== WHAT THE TASK REQUIRES ==
Reproduce the records word for word from their first line through the line that contains "مزودة بسقف زجاجي بانورامي ضخم بشكل", including that line.

== DATA SHOWN ==
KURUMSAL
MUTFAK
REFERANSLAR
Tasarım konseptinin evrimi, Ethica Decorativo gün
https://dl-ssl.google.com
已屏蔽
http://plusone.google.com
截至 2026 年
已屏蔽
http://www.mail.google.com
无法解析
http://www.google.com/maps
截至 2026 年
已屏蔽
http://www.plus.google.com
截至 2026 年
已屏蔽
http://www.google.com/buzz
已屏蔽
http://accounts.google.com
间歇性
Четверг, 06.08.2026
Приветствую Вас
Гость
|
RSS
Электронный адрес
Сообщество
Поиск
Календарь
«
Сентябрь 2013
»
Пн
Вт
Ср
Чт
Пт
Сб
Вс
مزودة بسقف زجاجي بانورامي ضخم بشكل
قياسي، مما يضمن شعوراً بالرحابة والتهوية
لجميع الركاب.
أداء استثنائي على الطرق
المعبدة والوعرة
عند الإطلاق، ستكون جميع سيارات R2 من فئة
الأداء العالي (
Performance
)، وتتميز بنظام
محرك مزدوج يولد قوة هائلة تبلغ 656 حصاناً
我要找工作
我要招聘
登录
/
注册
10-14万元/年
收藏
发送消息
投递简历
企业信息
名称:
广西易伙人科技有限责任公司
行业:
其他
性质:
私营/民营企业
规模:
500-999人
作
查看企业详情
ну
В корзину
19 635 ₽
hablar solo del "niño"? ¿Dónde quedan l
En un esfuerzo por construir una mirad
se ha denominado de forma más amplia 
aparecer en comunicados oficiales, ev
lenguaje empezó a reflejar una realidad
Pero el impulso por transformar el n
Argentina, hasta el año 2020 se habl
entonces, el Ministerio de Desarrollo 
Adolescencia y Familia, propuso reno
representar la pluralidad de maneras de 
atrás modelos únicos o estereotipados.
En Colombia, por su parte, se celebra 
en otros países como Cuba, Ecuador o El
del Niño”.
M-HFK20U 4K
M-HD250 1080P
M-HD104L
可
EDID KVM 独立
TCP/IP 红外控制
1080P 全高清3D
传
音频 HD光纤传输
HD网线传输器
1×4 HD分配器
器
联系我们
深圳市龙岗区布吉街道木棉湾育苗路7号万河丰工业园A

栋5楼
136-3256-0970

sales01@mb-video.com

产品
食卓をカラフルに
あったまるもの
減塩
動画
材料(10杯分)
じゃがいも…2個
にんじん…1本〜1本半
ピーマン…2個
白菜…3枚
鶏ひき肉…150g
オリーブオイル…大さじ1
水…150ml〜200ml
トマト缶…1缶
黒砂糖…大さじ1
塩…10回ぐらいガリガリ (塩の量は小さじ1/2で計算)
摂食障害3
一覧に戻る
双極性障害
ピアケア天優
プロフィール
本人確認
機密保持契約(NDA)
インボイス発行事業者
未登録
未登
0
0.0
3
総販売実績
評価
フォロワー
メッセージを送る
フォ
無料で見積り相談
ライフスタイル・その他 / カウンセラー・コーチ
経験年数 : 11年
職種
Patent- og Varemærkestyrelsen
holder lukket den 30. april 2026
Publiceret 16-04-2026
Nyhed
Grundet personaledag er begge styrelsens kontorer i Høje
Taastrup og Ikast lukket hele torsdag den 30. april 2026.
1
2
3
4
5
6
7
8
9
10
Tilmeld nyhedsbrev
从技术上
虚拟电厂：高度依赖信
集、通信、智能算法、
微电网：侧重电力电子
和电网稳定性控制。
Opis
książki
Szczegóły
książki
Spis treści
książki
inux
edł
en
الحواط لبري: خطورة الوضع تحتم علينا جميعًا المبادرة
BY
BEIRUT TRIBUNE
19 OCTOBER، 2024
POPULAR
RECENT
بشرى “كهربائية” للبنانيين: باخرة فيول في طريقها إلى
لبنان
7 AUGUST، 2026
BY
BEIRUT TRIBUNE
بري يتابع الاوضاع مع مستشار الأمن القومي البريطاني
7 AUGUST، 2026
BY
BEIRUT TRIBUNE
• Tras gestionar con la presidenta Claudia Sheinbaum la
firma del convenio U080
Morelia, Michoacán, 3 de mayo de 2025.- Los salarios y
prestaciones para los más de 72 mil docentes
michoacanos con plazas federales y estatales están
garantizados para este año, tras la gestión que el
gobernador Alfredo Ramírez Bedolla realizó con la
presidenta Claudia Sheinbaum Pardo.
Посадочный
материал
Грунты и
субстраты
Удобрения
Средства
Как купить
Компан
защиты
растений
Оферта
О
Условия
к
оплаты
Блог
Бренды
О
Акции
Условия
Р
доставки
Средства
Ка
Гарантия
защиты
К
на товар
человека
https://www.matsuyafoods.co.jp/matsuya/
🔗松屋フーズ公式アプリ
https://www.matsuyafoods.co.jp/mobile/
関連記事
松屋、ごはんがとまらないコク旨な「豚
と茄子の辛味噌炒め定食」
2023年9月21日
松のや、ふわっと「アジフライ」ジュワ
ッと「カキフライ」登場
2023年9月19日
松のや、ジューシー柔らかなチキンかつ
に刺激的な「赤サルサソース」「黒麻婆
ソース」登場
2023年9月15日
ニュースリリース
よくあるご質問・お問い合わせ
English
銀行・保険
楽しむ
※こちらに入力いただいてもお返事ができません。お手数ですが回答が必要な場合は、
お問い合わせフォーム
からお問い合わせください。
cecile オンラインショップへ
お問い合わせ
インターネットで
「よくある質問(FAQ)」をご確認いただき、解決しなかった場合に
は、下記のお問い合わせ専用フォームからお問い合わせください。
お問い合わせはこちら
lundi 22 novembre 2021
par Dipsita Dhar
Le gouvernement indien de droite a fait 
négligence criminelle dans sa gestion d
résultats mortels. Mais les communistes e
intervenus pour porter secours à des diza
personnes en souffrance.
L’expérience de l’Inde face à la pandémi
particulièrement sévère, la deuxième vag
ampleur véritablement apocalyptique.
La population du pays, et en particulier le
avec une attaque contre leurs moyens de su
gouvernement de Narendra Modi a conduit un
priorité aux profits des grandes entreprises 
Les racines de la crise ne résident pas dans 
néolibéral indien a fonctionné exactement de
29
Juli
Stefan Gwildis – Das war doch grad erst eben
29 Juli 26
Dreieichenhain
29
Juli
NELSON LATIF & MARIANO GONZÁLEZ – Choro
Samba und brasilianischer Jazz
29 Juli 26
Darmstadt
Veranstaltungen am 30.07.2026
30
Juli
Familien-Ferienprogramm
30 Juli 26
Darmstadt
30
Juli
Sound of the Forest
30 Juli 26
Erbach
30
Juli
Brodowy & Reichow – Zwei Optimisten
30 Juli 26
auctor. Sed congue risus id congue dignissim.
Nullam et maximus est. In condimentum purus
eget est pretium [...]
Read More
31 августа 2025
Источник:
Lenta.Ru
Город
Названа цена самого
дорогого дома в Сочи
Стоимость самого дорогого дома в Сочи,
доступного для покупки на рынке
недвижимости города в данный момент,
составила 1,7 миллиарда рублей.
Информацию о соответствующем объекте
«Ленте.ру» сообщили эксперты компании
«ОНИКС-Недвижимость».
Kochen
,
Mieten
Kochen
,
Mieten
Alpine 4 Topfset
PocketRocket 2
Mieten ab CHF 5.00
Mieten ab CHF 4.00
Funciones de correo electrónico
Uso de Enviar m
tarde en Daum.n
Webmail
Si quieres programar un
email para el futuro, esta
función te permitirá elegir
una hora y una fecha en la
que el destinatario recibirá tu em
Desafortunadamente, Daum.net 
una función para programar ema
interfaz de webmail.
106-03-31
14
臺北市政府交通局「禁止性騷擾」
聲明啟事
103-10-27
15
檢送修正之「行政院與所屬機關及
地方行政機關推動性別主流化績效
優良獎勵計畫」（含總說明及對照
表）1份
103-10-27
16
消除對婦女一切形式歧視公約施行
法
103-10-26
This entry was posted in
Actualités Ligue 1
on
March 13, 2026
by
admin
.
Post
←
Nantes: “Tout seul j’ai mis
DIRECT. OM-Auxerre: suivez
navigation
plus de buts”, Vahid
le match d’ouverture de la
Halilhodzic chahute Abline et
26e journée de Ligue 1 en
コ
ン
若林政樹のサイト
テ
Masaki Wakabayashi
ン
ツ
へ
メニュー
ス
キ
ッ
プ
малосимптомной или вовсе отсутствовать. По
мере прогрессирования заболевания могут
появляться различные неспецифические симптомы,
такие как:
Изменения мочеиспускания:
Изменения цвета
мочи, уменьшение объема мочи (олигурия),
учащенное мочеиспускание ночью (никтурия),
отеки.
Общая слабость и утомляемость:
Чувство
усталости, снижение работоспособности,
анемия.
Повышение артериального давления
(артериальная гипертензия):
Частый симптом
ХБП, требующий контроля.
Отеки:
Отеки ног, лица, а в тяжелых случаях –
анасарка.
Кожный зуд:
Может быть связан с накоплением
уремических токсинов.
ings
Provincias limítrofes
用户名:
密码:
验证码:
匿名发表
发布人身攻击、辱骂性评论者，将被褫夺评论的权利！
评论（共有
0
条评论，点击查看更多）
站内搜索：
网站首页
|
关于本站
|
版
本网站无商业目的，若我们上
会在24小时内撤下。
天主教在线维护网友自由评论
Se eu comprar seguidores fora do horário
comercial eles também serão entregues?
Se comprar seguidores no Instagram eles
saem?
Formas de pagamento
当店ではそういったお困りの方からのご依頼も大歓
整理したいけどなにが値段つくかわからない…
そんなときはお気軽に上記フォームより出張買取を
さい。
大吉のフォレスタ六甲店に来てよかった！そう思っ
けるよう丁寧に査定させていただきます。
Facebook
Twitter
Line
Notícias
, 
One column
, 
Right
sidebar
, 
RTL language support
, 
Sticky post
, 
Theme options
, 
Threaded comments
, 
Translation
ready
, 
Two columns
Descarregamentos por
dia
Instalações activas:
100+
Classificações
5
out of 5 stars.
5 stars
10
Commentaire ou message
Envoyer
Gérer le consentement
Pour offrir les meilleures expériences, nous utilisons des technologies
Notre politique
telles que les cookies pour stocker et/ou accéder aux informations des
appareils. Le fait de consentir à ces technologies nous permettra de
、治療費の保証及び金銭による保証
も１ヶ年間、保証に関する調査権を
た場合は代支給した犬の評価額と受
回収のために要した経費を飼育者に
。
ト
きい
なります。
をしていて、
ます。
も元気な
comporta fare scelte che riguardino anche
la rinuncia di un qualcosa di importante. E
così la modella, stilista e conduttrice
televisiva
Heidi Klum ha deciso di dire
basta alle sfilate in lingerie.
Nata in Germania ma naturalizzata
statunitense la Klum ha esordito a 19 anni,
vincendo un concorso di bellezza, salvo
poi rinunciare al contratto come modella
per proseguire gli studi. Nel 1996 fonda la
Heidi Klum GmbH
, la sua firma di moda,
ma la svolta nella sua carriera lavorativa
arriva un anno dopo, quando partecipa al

== REPLY TO THE TASK ==
KURUMSAL
MUTFAK
REFERANSLAR
Tasarım konseptinin evrimi, Ethica Decorativo gün
https://dl-ssl.google.com
已屏蔽
http://plusone.google.com
截至 2026 年
已屏蔽
http://www.mail.google.com
无法解析
http://www.google.com/maps
截至 2026 年
已屏蔽
http://www.plus.google.com
截至 2026 年
已屏蔽
http://www.google.com/buzz
已屏蔽
http://accounts.google.com
间歇性
Четверг, 06.08.2026
Приветствую Вас
Гость
|
RSS
Электронный адрес
Сообщество
Поиск
Календарь
«
Сентябрь 2013
»
Пн
Вт
Ср
Чт
Пт
Сб
Вс
مزودة بسقف زجاجي بانورامي ضخم بشكل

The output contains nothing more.